"Whether fibrous, viscous, or constantly moving, the bodies of work prepared by Blake Hiltunen add a living quality to the exhibition, integrating time as a working concept rather than a topic of study. This is most clearly present in "Fountain," a mechanical installation where black ink streams down the face of a raw canvas (framed and mounted on sheet rock) and collects into a reservoir below, where a pump cycles it back again. The tiny Victorian frame in "Mirror Relic" is so corroded with calcium carbonate that it resembles a coral trophy, its white, mossy fields forming fractals over the glass, while "Attrition (Interior) II," a sinewy tower of vitreous black resin mounted on a pedestal, accomplishes a similar sensation of decay.

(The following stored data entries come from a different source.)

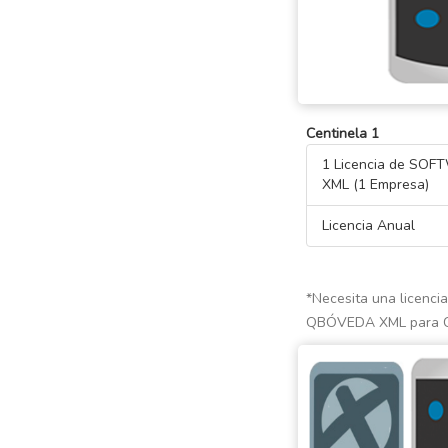
Centinela 1
1 Licencia de SO
XML (1 Empresa)
Licencia Anual
*Necesita una licen
QBÓVEDA XML para C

Hiltunen's wax works are as impressive as they are grotesque. In "For God and Glory" (many of his pieces have similarly epic titles), a fount of reddish, petroleum-based wax protrudes from a seemingly floating, eye-level wooden frame and collects in a solidified puddle on the floor. Installed in the middle of the room and human-sized, the piece has an overwhelming presence: a wax statue wearing a frame as its crown. In "Under Her Majesty's Summer Gown," an ornate canvas and wood frame is swamped in a thick beeswax mould. Behind it, a curtain of yellow wax collects in vertical folds, forming pockets of shadows. As in "For God and Glory," the wax recalls Joseph Beuys's seminal work with animal fat, and comes charged with a slightly sexualized physicality.

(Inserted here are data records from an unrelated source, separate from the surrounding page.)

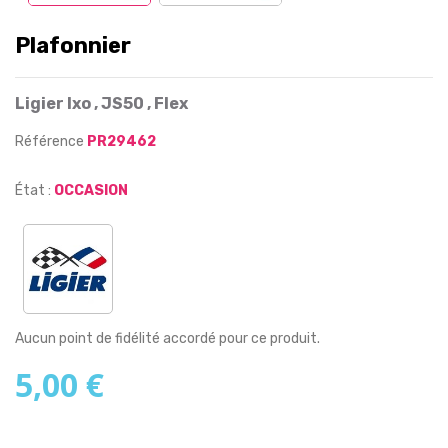
Plafonnier
Ligier Ixo , JS50 , Flex
Référence
PR29462
État :
OCCASION
Aucun point de fidélité accordé pour ce produit.
5,00 €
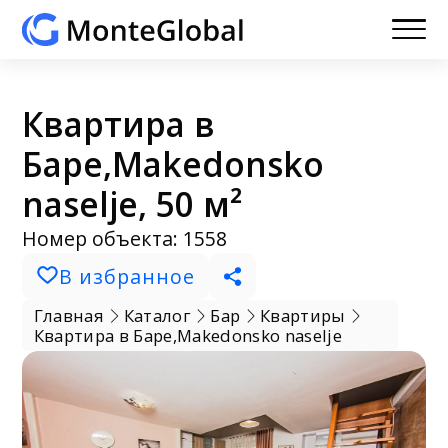
Квартира в
Баре,Makedonsko
naselje, 50 м²
Номер объекта: 1558
В избранное
Главная
Каталог
Бар
Квартиры
Квартира в Баре,Makedonsko naselje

Audacious or monstrous though they may be, Hiltunen's visual works are particularly interesting for being self-contained. The exhibition's theme can be evoked by envisioning the slow, methodical process required to craft each piece, but essentially, his visual works are not grouped by a particular concept. And while his titles seem prodigious, they seem to remove some of the gravity from the pieces themselves, helping them to stand refreshingly on their own."